Toute l’œuvre de Levinas pourrait être mobilisée pour comprendre ce caractère pesant de l’amour. Je n’ignore nullement que l’amour chez Levinas ne renvoie non point à Éros mais à Agapé, et qu’il recouvre en cela le nom sévère de la responsabilité pour Autrui, responsabilité infinie qui m’incombe et dont je ne peux me dérober, responsabilité allant jusqu’à nourrir l’autre de mon propre jeûne et à le désaltérer de ma propre soif, allant enfin, radicalité ultime, jusqu’au sacrifice de soi pour sauver la veuve et l’orphelin. Levinas décrit donc la relation éthique d’avec l’autre homme, non sa relation sensuelle. Le rapport érotique est certes décrit dans Totalité et Infini (1961), mais il ne constitue pas le cœur battant de sa philosophie. Néanmoins, on pourrait tout à fait interpréter librement, en prenant nos distances d’avec la lettre, cette éthique comme l’ombre portée de tout amour.

“L’amour investit la liberté : aimer, c’est souffrir que la relation à l’aimé soit contractée à mon corps défendant”

 

Le rapport à l’autre y est décrit à partir du poids d’une altérité que je n’ai pas fondée, et que je dois porter malgré moi. L’engagement y est total et l’autre pèse de toute son existence sur moi et mes épaules. L’amour m’a aimé dès « avant que je ne l’aie aimé », et c’est ainsi qu’il échappe au couple liberté et non-liberté. L’amour investit la liberté : aimer, c’est souffrir que la relation à l’aimé soit contractée à mon corps défendant, malgré moi, comme engagé avant toute décision libre et consciente ; et c’est cela qui est insupportable. Je suis lié à l’aimé sans l’avoir choisi. L’amour m’a choisi, et je dois l’endurer, jusqu’à souffrir sa souffrance.

Torture ou maladie ?

« Rien, en un sens, n’est plus encombrant que le prochain. Ce désiré n’est-il pas l’indésirable même ? » Phrase sublime de Levinas, parce que terrifiante dans sa contradiction apparente.
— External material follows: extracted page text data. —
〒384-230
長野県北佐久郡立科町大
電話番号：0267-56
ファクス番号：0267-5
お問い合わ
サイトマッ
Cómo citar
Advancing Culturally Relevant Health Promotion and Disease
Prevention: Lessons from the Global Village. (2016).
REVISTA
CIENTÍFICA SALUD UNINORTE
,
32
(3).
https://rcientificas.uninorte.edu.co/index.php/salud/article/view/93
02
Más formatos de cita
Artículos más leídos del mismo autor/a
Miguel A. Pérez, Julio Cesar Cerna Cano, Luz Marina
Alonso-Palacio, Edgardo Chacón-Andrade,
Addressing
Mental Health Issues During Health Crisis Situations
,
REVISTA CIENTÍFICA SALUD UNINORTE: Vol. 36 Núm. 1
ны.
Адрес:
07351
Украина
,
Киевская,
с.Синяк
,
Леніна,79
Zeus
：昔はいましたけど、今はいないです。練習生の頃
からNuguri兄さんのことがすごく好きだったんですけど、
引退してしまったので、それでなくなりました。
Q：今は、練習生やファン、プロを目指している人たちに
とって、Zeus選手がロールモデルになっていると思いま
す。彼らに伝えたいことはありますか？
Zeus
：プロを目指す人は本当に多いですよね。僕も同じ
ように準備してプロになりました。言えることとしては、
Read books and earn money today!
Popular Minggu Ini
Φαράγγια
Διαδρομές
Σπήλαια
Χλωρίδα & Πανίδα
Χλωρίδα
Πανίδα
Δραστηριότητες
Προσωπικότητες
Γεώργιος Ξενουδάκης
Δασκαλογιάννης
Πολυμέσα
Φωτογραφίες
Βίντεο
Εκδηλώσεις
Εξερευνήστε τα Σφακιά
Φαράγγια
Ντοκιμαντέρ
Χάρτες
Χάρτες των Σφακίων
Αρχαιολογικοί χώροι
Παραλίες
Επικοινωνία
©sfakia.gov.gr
Celui que l’on désire charnellement, celui qu’on a attendu toute sa vie, celui qui nous a débusqué de notre quant-à-soi et de notre égoïsme pour nous ouvrir à l’infini du verbe « aimer », serait l’indésirable par excellence. Un objet encombrant – ou plutôt, ici, un sujet encombrant – dont il faudrait se débarrasser. Un poids lourd ou un poids mort. Aimer ne serait pas aimable. Cela ne veut pas dire qu’il me faudrait haïr l’autre ; non, mais l’amour que je lui porte ne me fait pas du bien. Faire le bien, ou faire bien les choses en amour, n’est pas nécessairement bon pour moi. On n’est jamais à l’abri du reproche de ne pas avoir assez bien fait, ou d’avoir tous les torts. Éternelle litanie de celui qui, incompris par l’être désiré, doit en plus se justifier. Aimer, c’est aimer jusqu’à pouvoir se faire du mal, jusqu’à endurer le malheur d’aimer, jusqu’à souffrir de cet amour même, jusqu’à mourir d’aimer.

“S’il y a tant de pervers narcissiques, c’est qu’il doit bien y avoir une sorte de psychose dans l’amour”

 

C’est ainsi que Levinas en vient à se référer souvent au Cantique des cantiques, où la relation amoureuse est décrite comme une maladie. Je suis malade d’amour, dit la Bible, malade d’avoir l’autre dans la peau comme une écharde sa chair. Brûlure de l’autre nous laissant comme un grand brûlé, cramé dans le brasier de la passion. L’amour est un « grain de folie » où l’autre s’immisce en nous comme un virus jusqu’à nous empoisonner l’existence, jusqu’à devenir toxique. La toxicité est le risque de tout amour, et celle-ci est consubstantielle à Éros. Car justement l’aimé ne veut pas forcément notre bien. Il ne désire pas nécessairement notre bonheur. S’il n’y a pas de mal à se faire du bien, l’autre peut se faire du bien en faisant du mal. Pervers ? Et pourquoi pas ! S’il y a tant de pervers narcissiques – ce diagnostic de bistrot est sur toutes les lèvres quand la moindre souffrance affleure –, c’est qu’il doit bien y avoir une sorte de perversion, voire de « psychose », qu’évoque même Levinas, dans l’amour. Une sorte d’obsession « devenue folie » pour l’autre qui m’oblige à rester auprès de lui. Jusqu’au comble de prendre plaisir à faire du mal à celui qu’on aime, afin de lui laisser l’engramme à vie de notre propre passage dans son existence. Qu’on se rappelle à Derrida : « Je reconnais que j’aime – toi – à cela : tu laisses en moi une blessure que je ne veux pas remplacer » (La Carte postale, 1980). L’amour, dans sa version pathétique, est bien, comme le pensait Proust, « une torture réciproque ».